To do:
All records below must be reproduced exactly, although any pictures they contain are to be omitted.

Task material:
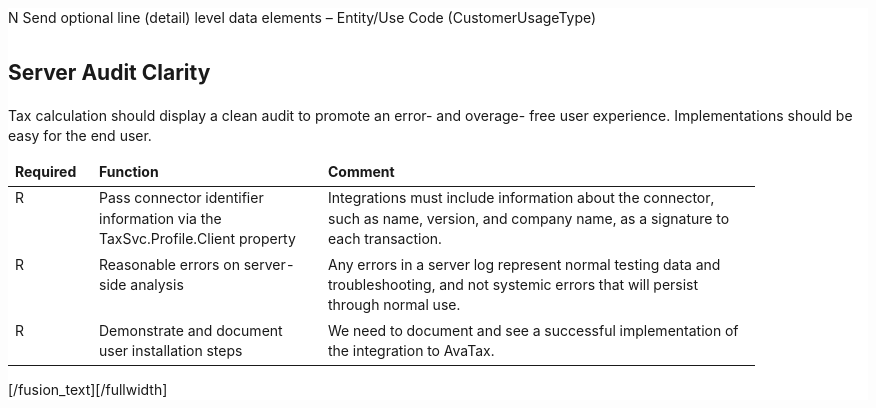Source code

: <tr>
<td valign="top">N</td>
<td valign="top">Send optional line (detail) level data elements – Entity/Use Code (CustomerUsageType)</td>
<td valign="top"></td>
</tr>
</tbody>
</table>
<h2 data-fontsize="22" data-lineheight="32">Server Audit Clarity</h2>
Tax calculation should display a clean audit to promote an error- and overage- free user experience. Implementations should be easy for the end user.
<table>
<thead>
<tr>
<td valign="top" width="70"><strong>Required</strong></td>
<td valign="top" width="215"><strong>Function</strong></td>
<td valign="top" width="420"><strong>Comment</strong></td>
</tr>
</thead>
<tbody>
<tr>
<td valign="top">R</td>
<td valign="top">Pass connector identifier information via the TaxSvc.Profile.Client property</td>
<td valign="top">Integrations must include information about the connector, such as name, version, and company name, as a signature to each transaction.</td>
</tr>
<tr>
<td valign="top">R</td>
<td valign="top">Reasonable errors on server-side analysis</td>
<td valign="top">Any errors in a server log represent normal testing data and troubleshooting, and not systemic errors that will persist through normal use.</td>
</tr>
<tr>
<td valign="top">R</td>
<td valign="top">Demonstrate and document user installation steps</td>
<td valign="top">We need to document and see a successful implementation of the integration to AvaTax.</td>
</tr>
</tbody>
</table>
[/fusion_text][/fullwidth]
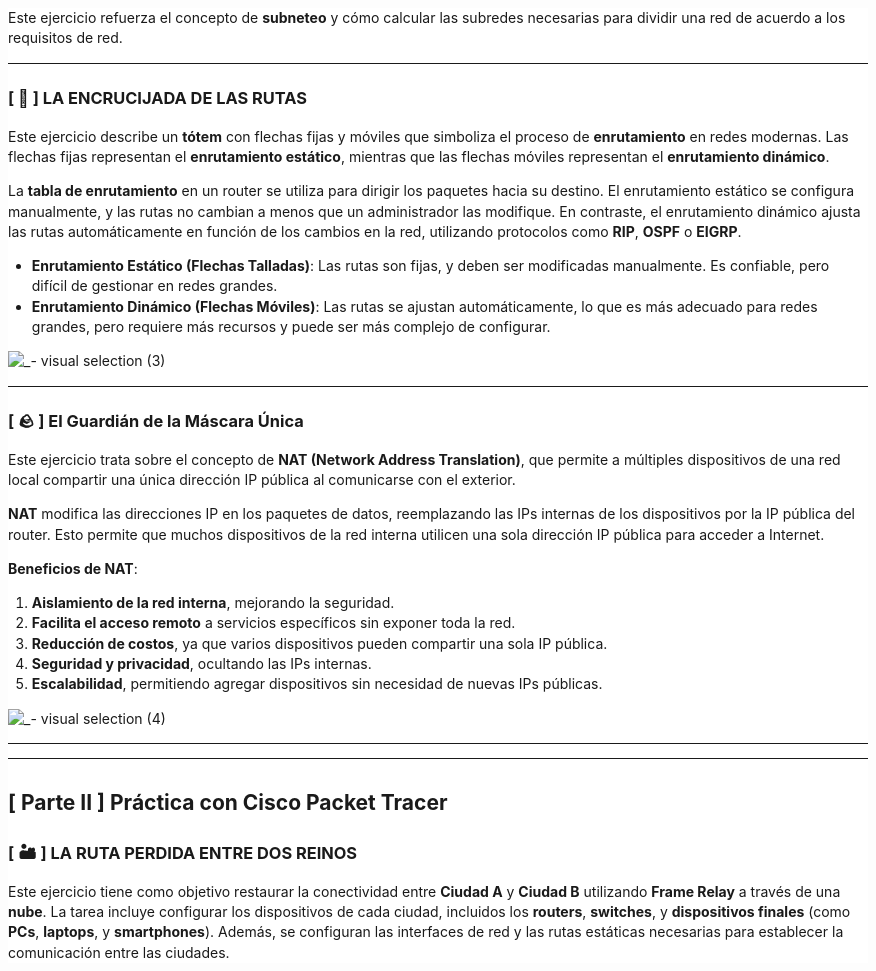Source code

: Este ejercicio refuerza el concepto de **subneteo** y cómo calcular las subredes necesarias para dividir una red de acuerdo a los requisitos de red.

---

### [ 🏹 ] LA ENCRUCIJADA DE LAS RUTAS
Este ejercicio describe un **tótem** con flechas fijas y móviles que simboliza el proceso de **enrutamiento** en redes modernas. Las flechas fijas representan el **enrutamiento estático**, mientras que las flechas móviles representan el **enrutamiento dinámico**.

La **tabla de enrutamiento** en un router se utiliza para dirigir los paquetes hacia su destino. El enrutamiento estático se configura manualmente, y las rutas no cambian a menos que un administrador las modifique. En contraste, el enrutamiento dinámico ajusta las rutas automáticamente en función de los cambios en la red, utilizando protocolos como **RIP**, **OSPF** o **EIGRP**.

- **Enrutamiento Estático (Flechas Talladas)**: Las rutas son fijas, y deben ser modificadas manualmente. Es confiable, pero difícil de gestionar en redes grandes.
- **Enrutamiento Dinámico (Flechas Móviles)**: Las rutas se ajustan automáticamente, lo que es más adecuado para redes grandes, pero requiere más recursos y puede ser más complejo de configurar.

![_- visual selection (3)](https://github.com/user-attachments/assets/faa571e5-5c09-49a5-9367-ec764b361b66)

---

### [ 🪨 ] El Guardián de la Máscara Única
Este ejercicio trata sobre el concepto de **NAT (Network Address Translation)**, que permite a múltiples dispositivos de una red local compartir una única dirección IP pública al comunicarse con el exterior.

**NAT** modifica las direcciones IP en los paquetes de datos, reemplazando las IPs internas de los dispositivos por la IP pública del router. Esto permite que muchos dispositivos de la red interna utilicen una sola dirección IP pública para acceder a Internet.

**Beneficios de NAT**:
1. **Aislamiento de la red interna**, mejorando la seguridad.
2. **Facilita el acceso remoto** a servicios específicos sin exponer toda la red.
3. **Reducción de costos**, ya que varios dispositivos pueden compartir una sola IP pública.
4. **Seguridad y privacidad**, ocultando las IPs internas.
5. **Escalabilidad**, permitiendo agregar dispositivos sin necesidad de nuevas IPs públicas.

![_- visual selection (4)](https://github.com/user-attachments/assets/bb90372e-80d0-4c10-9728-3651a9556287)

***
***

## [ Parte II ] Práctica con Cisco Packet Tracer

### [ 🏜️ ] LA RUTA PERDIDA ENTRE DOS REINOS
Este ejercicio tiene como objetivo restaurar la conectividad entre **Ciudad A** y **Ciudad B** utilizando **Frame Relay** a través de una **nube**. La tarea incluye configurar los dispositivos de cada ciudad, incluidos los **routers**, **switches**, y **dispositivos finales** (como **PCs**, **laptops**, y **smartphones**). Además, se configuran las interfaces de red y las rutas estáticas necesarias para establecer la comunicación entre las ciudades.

Exercise result:
Source code

: <tr>
<td valign="top">N</td>
<td valign="top">Send optional line (detail) level data elements – Entity/Use Code (CustomerUsageType)</td>
<td valign="top"></td>
</tr>
</tbody>
</table>
<h2 data-fontsize="22" data-lineheight="32">Server Audit Clarity</h2>
Tax calculation should display a clean audit to promote an error- and overage- free user experience. Implementations should be easy for the end user.
<table>
<thead>
<tr>
<td valign="top" width="70"><strong>Required</strong></td>
<td valign="top" width="215"><strong>Function</strong></td>
<td valign="top" width="420"><strong>Comment</strong></td>
</tr>
</thead>
<tbody>
<tr>
<td valign="top">R</td>
<td valign="top">Pass connector identifier information via the TaxSvc.Profile.Client property</td>
<td valign="top">Integrations must include information about the connector, such as name, version, and company name, as a signature to each transaction.</td>
</tr>
<tr>
<td valign="top">R</td>
<td valign="top">Reasonable errors on server-side analysis</td>
<td valign="top">Any errors in a server log represent normal testing data and troubleshooting, and not systemic errors that will persist through normal use.</td>
</tr>
<tr>
<td valign="top">R</td>
<td valign="top">Demonstrate and document user installation steps</td>
<td valign="top">We need to document and see a successful implementation of the integration to AvaTax.</td>
</tr>
</tbody>
</table>
[/fusion_text][/fullwidth]
Source code

: Este ejercicio refuerza el concepto de **subneteo** y cómo calcular las subredes necesarias para dividir una red de acuerdo a los requisitos de red.

---

### [ 🏹 ] LA ENCRUCIJADA DE LAS RUTAS
Este ejercicio describe un **tótem** con flechas fijas y móviles que simboliza el proceso de **enrutamiento** en redes modernas. Las flechas fijas representan el **enrutamiento estático**, mientras que las flechas móviles representan el **enrutamiento dinámico**.

La **tabla de enrutamiento** en un router se utiliza para dirigir los paquetes hacia su destino. El enrutamiento estático se configura manualmente, y las rutas no cambian a menos que un administrador las modifique. En contraste, el enrutamiento dinámico ajusta las rutas automáticamente en función de los cambios en la red, utilizando protocolos como **RIP**, **OSPF** o **EIGRP**.

- **Enrutamiento Estático (Flechas Talladas)**: Las rutas son fijas, y deben ser modificadas manualmente. Es confiable, pero difícil de gestionar en redes grandes.
- **Enrutamiento Dinámico (Flechas Móviles)**: Las rutas se ajustan automáticamente, lo que es más adecuado para redes grandes, pero requiere más recursos y puede ser más complejo de configurar.

![_- visual selection (3)](https://github.com/user-attachments/assets/faa571e5-5c09-49a5-9367-ec764b361b66)

---

### [ 🪨 ] El Guardián de la Máscara Única
Este ejercicio trata sobre el concepto de **NAT (Network Address Translation)**, que permite a múltiples dispositivos de una red local compartir una única dirección IP pública al comunicarse con el exterior.

**NAT** modifica las direcciones IP en los paquetes de datos, reemplazando las IPs internas de los dispositivos por la IP pública del router. Esto permite que muchos dispositivos de la red interna utilicen una sola dirección IP pública para acceder a Internet.

**Beneficios de NAT**:
1. **Aislamiento de la red interna**, mejorando la seguridad.
2. **Facilita el acceso remoto** a servicios específicos sin exponer toda la red.
3. **Reducción de costos**, ya que varios dispositivos pueden compartir una sola IP pública.
4. **Seguridad y privacidad**, ocultando las IPs internas.
5. **Escalabilidad**, permitiendo agregar dispositivos sin necesidad de nuevas IPs públicas.

![_- visual selection (4)](https://github.com/user-attachments/assets/bb90372e-80d0-4c10-9728-3651a9556287)

***
***

## [ Parte II ] Práctica con Cisco Packet Tracer

### [ 🏜️ ] LA RUTA PERDIDA ENTRE DOS REINOS
Este ejercicio tiene como objetivo restaurar la conectividad entre **Ciudad A** y **Ciudad B** utilizando **Frame Relay** a través de una **nube**. La tarea incluye configurar los dispositivos de cada ciudad, incluidos los **routers**, **switches**, y **dispositivos finales** (como **PCs**, **laptops**, y **smartphones**). Además, se configuran las interfaces de red y las rutas estáticas necesarias para establecer la comunicación entre las ciudades.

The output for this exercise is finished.